(Dataset entries)
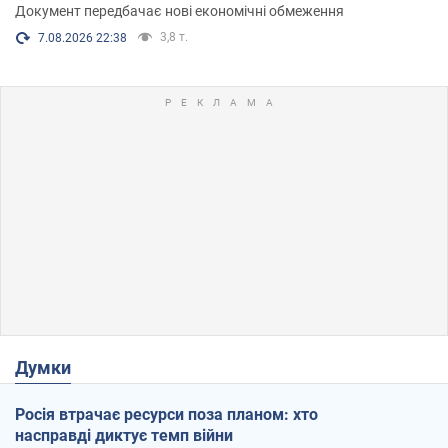
Документ передбачає нові економічні обмеження
3,8 т.
7.08.2026 22:38
Думки
Росія втрачає ресурси поза планом: хто
насправді диктує темп війни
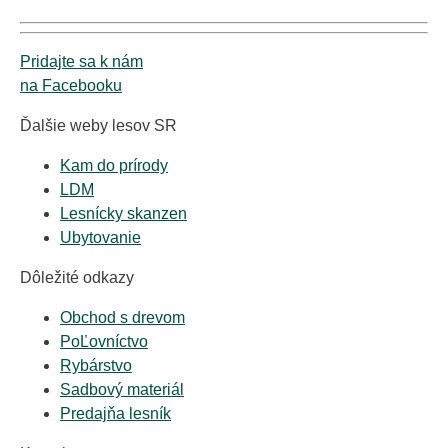
Pridajte sa k nám
na Facebooku
Ďalšie weby lesov SR
Kam do prírody
LDM
Lesnícky skanzen
Ubytovanie
Dôležité odkazy
Obchod s drevom
PoĽovníctvo
Rybárstvo
Sadbový materiál
Predajňa lesník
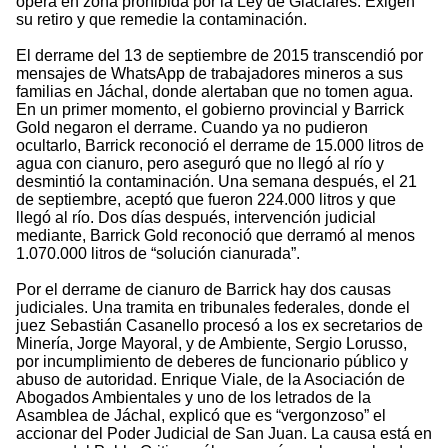
opera en zona prohibida por la Ley de Glaciares. Exigen
su retiro y que remedie la contaminación.
El derrame del 13 de septiembre de 2015 transcendió por
mensajes de WhatsApp de trabajadores mineros a sus
familias en Jáchal, donde alertaban que no tomen agua.
En un primer momento, el gobierno provincial y Barrick
Gold negaron el derrame. Cuando ya no pudieron
ocultarlo, Barrick reconoció el derrame de 15.000 litros de
agua con cianuro, pero aseguró que no llegó al río y
desmintió la contaminación. Una semana después, el 21
de septiembre, aceptó que fueron 224.000 litros y que
llegó al río. Dos días después, intervención judicial
mediante, Barrick Gold reconoció que derramó al menos
1.070.000 litros de “solución cianurada”.
Por el derrame de cianuro de Barrick hay dos causas
judiciales. Una tramita en tribunales federales, donde el
juez Sebastián Casanello procesó a los ex secretarios de
Minería, Jorge Mayoral, y de Ambiente, Sergio Lorusso,
por incumplimiento de deberes de funcionario público y
abuso de autoridad. Enrique Viale, de la Asociación de
Abogados Ambientales y uno de los letrados de la
Asamblea de Jáchal, explicó que es “vergonzoso” el
accionar del Poder Judicial de San Juan. La causa está en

• Work to be completed: Quote the text of every entry above word for word, omitting the pictures.

• Result for this task:
Документ передбачає нові економічні обмеження
3,8 т.
7.08.2026 22:38
Думки
Росія втрачає ресурси поза планом: хто
насправді диктує темп війни
Pridajte sa k nám
na Facebooku
Ďalšie weby lesov SR
Kam do prírody
LDM
Lesnícky skanzen
Ubytovanie
Dôležité odkazy
Obchod s drevom
PoĽovníctvo
Rybárstvo
Sadbový materiál
Predajňa lesník
opera en zona prohibida por la Ley de Glaciares. Exigen
su retiro y que remedie la contaminación.
El derrame del 13 de septiembre de 2015 transcendió por
mensajes de WhatsApp de trabajadores mineros a sus
familias en Jáchal, donde alertaban que no tomen agua.
En un primer momento, el gobierno provincial y Barrick
Gold negaron el derrame. Cuando ya no pudieron
ocultarlo, Barrick reconoció el derrame de 15.000 litros de
agua con cianuro, pero aseguró que no llegó al río y
desmintió la contaminación. Una semana después, el 21
de septiembre, aceptó que fueron 224.000 litros y que
llegó al río. Dos días después, intervención judicial
mediante, Barrick Gold reconoció que derramó al menos
1.070.000 litros de “solución cianurada”.
Por el derrame de cianuro de Barrick hay dos causas
judiciales. Una tramita en tribunales federales, donde el
juez Sebastián Casanello procesó a los ex secretarios de
Minería, Jorge Mayoral, y de Ambiente, Sergio Lorusso,
por incumplimiento de deberes de funcionario público y
abuso de autoridad. Enrique Viale, de la Asociación de
Abogados Ambientales y uno de los letrados de la
Asamblea de Jáchal, explicó que es “vergonzoso” el
accionar del Poder Judicial de San Juan. La causa está en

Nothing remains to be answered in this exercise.